WHAT TO WORK ON – Quote each of the following rows word for word, keeping the same order and line breaks.

THE INPUT –
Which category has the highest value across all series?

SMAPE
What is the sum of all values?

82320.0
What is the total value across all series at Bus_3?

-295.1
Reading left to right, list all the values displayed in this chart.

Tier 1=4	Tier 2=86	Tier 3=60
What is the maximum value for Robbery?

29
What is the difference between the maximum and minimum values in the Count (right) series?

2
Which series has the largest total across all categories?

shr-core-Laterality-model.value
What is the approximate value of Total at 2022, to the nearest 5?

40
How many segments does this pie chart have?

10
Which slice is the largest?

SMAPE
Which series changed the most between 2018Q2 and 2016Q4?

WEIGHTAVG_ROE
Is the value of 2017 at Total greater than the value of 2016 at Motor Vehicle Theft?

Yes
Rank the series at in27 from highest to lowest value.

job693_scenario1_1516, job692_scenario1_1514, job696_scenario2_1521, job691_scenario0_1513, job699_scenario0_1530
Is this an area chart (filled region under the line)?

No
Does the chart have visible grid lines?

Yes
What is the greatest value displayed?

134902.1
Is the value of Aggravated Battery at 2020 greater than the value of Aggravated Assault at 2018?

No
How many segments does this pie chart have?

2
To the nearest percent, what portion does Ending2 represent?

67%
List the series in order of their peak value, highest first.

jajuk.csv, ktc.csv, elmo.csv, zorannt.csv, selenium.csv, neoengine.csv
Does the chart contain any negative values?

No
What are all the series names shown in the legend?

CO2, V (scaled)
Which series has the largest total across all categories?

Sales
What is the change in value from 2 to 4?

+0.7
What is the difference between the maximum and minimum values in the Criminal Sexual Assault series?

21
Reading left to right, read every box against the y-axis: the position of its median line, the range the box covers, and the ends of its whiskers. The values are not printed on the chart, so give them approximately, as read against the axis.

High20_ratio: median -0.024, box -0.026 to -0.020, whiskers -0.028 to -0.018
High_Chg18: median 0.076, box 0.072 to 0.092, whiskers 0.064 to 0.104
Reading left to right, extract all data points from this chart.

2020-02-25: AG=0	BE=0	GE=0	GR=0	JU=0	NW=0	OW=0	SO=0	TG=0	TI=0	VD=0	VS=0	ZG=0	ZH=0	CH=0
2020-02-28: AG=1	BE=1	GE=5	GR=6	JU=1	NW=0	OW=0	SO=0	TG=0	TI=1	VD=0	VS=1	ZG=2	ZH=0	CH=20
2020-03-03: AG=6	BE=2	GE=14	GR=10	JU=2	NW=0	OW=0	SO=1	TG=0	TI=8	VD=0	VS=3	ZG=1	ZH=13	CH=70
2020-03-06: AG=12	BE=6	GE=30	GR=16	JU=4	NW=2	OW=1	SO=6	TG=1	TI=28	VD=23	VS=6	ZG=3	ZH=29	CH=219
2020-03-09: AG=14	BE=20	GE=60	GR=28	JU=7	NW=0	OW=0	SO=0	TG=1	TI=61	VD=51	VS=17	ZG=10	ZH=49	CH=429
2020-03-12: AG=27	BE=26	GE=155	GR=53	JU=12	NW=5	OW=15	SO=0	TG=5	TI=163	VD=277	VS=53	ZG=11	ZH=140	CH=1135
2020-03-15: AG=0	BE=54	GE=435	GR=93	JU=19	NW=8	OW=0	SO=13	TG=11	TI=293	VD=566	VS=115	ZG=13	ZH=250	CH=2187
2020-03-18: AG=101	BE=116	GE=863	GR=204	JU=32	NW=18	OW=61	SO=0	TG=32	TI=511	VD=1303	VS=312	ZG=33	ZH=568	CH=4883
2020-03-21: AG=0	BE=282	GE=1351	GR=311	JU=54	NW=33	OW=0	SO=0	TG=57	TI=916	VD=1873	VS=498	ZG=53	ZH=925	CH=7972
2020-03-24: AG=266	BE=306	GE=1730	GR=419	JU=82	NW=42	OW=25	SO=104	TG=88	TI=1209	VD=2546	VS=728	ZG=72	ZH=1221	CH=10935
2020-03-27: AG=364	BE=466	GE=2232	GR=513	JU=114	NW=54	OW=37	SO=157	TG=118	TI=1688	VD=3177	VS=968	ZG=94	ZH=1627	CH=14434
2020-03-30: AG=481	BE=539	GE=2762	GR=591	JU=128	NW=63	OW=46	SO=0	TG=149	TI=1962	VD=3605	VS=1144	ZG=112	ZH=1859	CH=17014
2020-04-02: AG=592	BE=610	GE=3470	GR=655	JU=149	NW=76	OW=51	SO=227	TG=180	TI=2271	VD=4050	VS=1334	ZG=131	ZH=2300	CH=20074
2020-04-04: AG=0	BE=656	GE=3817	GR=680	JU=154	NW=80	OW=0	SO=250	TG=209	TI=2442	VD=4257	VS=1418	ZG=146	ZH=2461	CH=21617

OUTPUT FOR THIS EXERCISE –
Which category has the highest value across all series?

SMAPE
What is the sum of all values?

82320.0
What is the total value across all series at Bus_3?

-295.1
Reading left to right, list all the values displayed in this chart.

Tier 1=4	Tier 2=86	Tier 3=60
What is the maximum value for Robbery?

29
What is the difference between the maximum and minimum values in the Count (right) series?

2
Which series has the largest total across all categories?

shr-core-Laterality-model.value
What is the approximate value of Total at 2022, to the nearest 5?

40
How many segments does this pie chart have?

10
Which slice is the largest?

SMAPE
Which series changed the most between 2018Q2 and 2016Q4?

WEIGHTAVG_ROE
Is the value of 2017 at Total greater than the value of 2016 at Motor Vehicle Theft?

Yes
Rank the series at in27 from highest to lowest value.

job693_scenario1_1516, job692_scenario1_1514, job696_scenario2_1521, job691_scenario0_1513, job699_scenario0_1530
Is this an area chart (filled region under the line)?

No
Does the chart have visible grid lines?

Yes
What is the greatest value displayed?

134902.1
Is the value of Aggravated Battery at 2020 greater than the value of Aggravated Assault at 2018?

No
How many segments does this pie chart have?

2
To the nearest percent, what portion does Ending2 represent?

67%
List the series in order of their peak value, highest first.

jajuk.csv, ktc.csv, elmo.csv, zorannt.csv, selenium.csv, neoengine.csv
Does the chart contain any negative values?

No
What are all the series names shown in the legend?

CO2, V (scaled)
Which series has the largest total across all categories?

Sales
What is the change in value from 2 to 4?

+0.7
What is the difference between the maximum and minimum values in the Criminal Sexual Assault series?

21
Reading left to right, read every box against the y-axis: the position of its median line, the range the box covers, and the ends of its whiskers. The values are not printed on the chart, so give them approximately, as read against the axis.

High20_ratio: median -0.024, box -0.026 to -0.020, whiskers -0.028 to -0.018
High_Chg18: median 0.076, box 0.072 to 0.092, whiskers 0.064 to 0.104
Reading left to right, extract all data points from this chart.

2020-02-25: AG=0	BE=0	GE=0	GR=0	JU=0	NW=0	OW=0	SO=0	TG=0	TI=0	VD=0	VS=0	ZG=0	ZH=0	CH=0
2020-02-28: AG=1	BE=1	GE=5	GR=6	JU=1	NW=0	OW=0	SO=0	TG=0	TI=1	VD=0	VS=1	ZG=2	ZH=0	CH=20
2020-03-03: AG=6	BE=2	GE=14	GR=10	JU=2	NW=0	OW=0	SO=1	TG=0	TI=8	VD=0	VS=3	ZG=1	ZH=13	CH=70
2020-03-06: AG=12	BE=6	GE=30	GR=16	JU=4	NW=2	OW=1	SO=6	TG=1	TI=28	VD=23	VS=6	ZG=3	ZH=29	CH=219
2020-03-09: AG=14	BE=20	GE=60	GR=28	JU=7	NW=0	OW=0	SO=0	TG=1	TI=61	VD=51	VS=17	ZG=10	ZH=49	CH=429
2020-03-12: AG=27	BE=26	GE=155	GR=53	JU=12	NW=5	OW=15	SO=0	TG=5	TI=163	VD=277	VS=53	ZG=11	ZH=140	CH=1135
2020-03-15: AG=0	BE=54	GE=435	GR=93	JU=19	NW=8	OW=0	SO=13	TG=11	TI=293	VD=566	VS=115	ZG=13	ZH=250	CH=2187
2020-03-18: AG=101	BE=116	GE=863	GR=204	JU=32	NW=18	OW=61	SO=0	TG=32	TI=511	VD=1303	VS=312	ZG=33	ZH=568	CH=4883
2020-03-21: AG=0	BE=282	GE=1351	GR=311	JU=54	NW=33	OW=0	SO=0	TG=57	TI=916	VD=1873	VS=498	ZG=53	ZH=925	CH=7972
2020-03-24: AG=266	BE=306	GE=1730	GR=419	JU=82	NW=42	OW=25	SO=104	TG=88	TI=1209	VD=2546	VS=728	ZG=72	ZH=1221	CH=10935
2020-03-27: AG=364	BE=466	GE=2232	GR=513	JU=114	NW=54	OW=37	SO=157	TG=118	TI=1688	VD=3177	VS=968	ZG=94	ZH=1627	CH=14434
2020-03-30: AG=481	BE=539	GE=2762	GR=591	JU=128	NW=63	OW=46	SO=0	TG=149	TI=1962	VD=3605	VS=1144	ZG=112	ZH=1859	CH=17014
2020-04-02: AG=592	BE=610	GE=3470	GR=655	JU=149	NW=76	OW=51	SO=227	TG=180	TI=2271	VD=4050	VS=1334	ZG=131	ZH=2300	CH=20074
2020-04-04: AG=0	BE=656	GE=3817	GR=680	JU=154	NW=80	OW=0	SO=250	TG=209	TI=2442	VD=4257	VS=1418	ZG=146	ZH=2461	CH=21617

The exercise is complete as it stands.